* _Instructions to follow_: With the pictures set aside, reproduce each entry precisely as it reads.

╭─ Data supplied

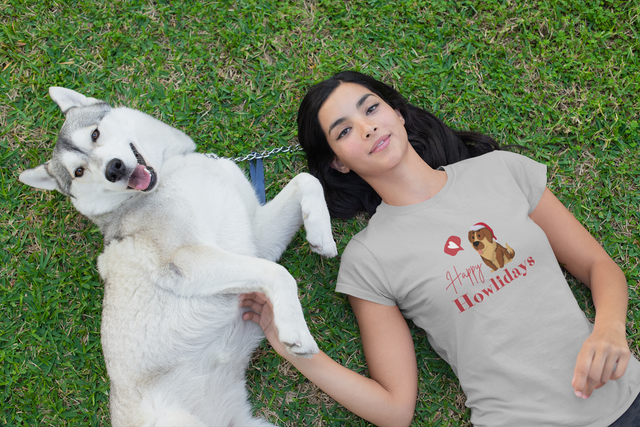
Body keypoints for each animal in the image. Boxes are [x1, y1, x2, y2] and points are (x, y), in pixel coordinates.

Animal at [17, 88, 338, 427]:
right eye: (79, 172)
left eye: (95, 134)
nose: (113, 169)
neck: (169, 169)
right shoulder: (186, 260)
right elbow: (279, 274)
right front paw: (295, 330)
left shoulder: (256, 241)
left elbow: (306, 179)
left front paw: (321, 232)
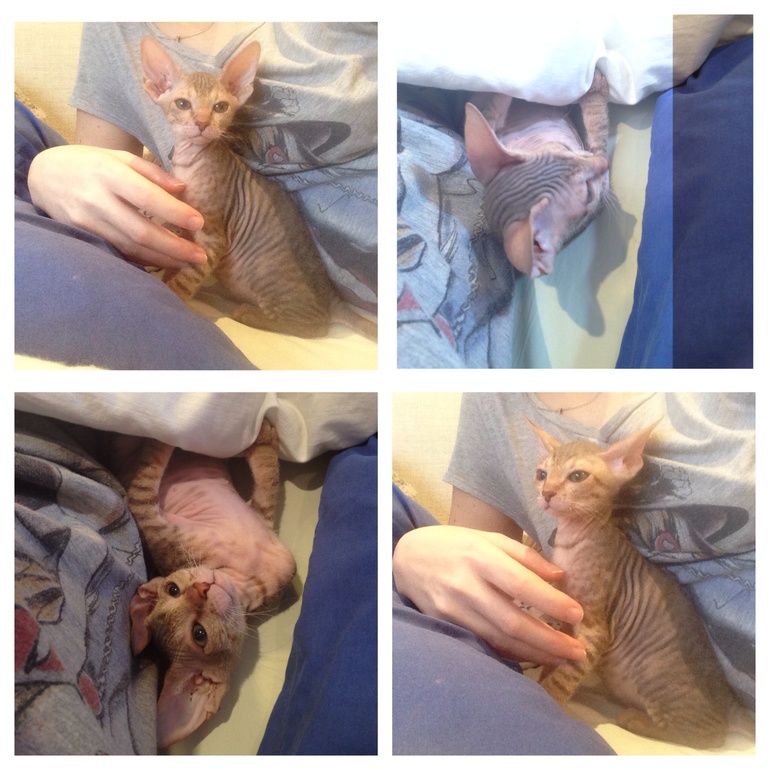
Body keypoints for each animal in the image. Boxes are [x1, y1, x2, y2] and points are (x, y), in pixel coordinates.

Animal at [123, 420, 296, 748]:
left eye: (173, 589)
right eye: (199, 634)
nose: (200, 590)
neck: (242, 580)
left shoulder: (261, 517)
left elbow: (266, 475)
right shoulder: (145, 514)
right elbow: (149, 467)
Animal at [139, 36, 377, 341]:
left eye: (220, 107)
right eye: (182, 103)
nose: (202, 123)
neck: (190, 160)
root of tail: (331, 295)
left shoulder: (213, 237)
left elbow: (188, 277)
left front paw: (171, 295)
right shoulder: (189, 228)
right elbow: (179, 261)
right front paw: (167, 275)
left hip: (265, 274)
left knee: (314, 326)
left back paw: (249, 314)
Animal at [464, 69, 610, 278]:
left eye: (566, 150)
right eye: (589, 193)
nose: (605, 164)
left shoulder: (491, 118)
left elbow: (500, 99)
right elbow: (598, 129)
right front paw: (596, 84)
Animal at [528, 420, 752, 749]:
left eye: (578, 476)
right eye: (542, 474)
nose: (547, 492)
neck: (572, 541)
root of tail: (728, 701)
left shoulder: (594, 630)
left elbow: (567, 673)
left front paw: (547, 695)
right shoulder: (568, 621)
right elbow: (558, 657)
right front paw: (544, 673)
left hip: (655, 675)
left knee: (708, 735)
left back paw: (636, 720)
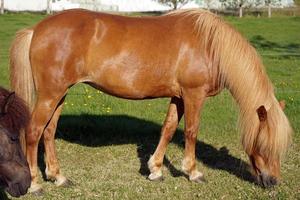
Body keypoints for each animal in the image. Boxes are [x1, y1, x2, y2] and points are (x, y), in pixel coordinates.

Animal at [8, 8, 290, 194]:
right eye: (264, 145)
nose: (273, 182)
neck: (210, 45)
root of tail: (36, 29)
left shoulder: (178, 97)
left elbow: (168, 129)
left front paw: (155, 169)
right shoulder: (193, 95)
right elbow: (191, 131)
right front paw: (193, 171)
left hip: (59, 94)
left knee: (49, 132)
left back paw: (58, 177)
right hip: (50, 94)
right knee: (34, 132)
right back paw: (34, 184)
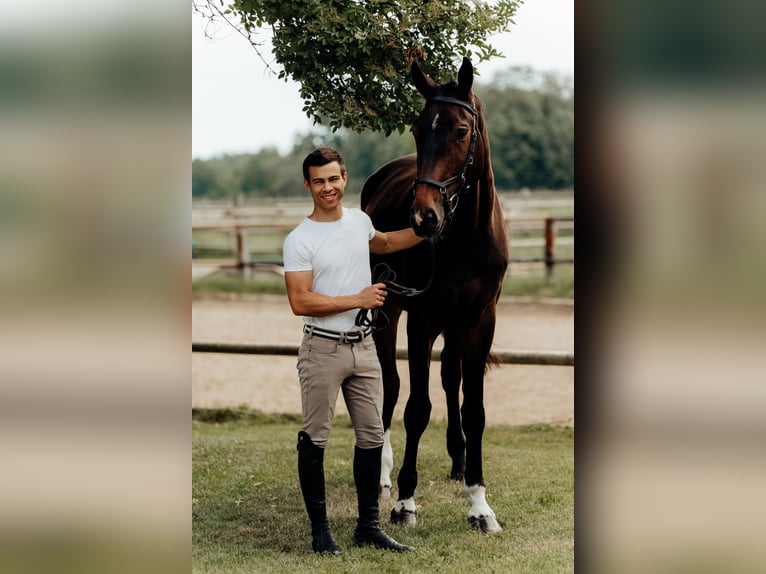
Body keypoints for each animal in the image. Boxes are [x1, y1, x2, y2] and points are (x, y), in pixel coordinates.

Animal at [360, 57, 509, 533]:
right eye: (418, 128)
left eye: (461, 131)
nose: (424, 217)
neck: (463, 237)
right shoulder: (422, 320)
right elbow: (416, 408)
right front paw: (405, 502)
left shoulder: (479, 320)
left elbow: (473, 409)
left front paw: (479, 505)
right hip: (387, 312)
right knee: (390, 387)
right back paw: (382, 475)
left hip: (453, 325)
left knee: (449, 380)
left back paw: (458, 463)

╰─

* _Solution_:
Body keypoints for each animal in the image. Boxes are [x1, y1, x2, y2] and points are (x, y), in pixel coordinates.

Animal at [17, 88, 338, 427]:
right eye: (79, 172)
left eye: (95, 134)
nose: (113, 169)
neck: (169, 169)
right shoulder: (186, 260)
right elbow: (279, 274)
right front paw: (295, 330)
left shoulder: (256, 241)
left elbow: (306, 179)
left front paw: (321, 232)
Body keypoints for each animal in the image. Boxes are [x1, y1, x2, y2] and points are (x, y), in pixel coordinates.

Animal at [123, 420, 296, 748]:
left eye: (173, 589)
right eye: (199, 634)
nose: (200, 590)
neck: (242, 580)
left shoulder: (261, 517)
left elbow: (266, 475)
right shoulder: (145, 514)
right elbow: (149, 467)
Animal at [139, 36, 377, 341]:
left eye: (220, 107)
right eye: (182, 103)
nose: (202, 123)
neck: (190, 160)
root of tail: (331, 295)
left shoulder: (213, 237)
left elbow: (188, 277)
left front paw: (171, 295)
right shoulder: (189, 228)
right elbow: (179, 261)
right front paw: (167, 275)
left hip: (265, 274)
left knee: (314, 326)
left back paw: (249, 314)
Animal at [464, 69, 610, 278]:
left eye: (566, 150)
right eye: (589, 193)
nose: (605, 164)
left shoulder: (491, 118)
left elbow: (500, 99)
right elbow: (598, 129)
right front paw: (596, 84)
Animal at [528, 420, 752, 749]:
left eye: (578, 476)
right eye: (542, 474)
nose: (547, 492)
neck: (572, 541)
root of tail: (728, 701)
left shoulder: (594, 630)
left elbow: (567, 673)
left front paw: (547, 695)
right shoulder: (568, 621)
right elbow: (558, 657)
right front paw: (544, 673)
left hip: (655, 675)
left knee: (708, 735)
left back paw: (636, 720)
Body keypoints for each animal in the image. Boxes are [x1, y1, x2, y2] and points are (x, y), in pixel coordinates.

Animal at [8, 8, 290, 194]:
right eye: (264, 145)
nose: (273, 182)
neck: (210, 45)
root of tail: (36, 29)
left shoulder: (178, 97)
left elbow: (168, 129)
left front paw: (155, 169)
right shoulder: (193, 95)
right elbow: (191, 131)
right front paw: (193, 171)
left hip: (59, 94)
left knee: (49, 132)
left back paw: (58, 177)
right hip: (50, 94)
right knee: (34, 132)
right back paw: (34, 184)
Body keypoints for each animal in the image. Boxes are [x1, y1, x2, y2] and points are (x, y), in pixel coordinates.

Animal at [360, 57, 509, 533]:
right eye: (418, 128)
left eye: (461, 131)
nose: (424, 217)
neck: (463, 237)
right shoulder: (422, 320)
right elbow: (416, 408)
right front paw: (405, 502)
left shoulder: (479, 320)
left elbow: (473, 409)
left front paw: (479, 505)
right hip: (387, 312)
right knee: (390, 387)
right back paw: (382, 475)
left hip: (453, 325)
left knee: (449, 380)
left back paw: (458, 463)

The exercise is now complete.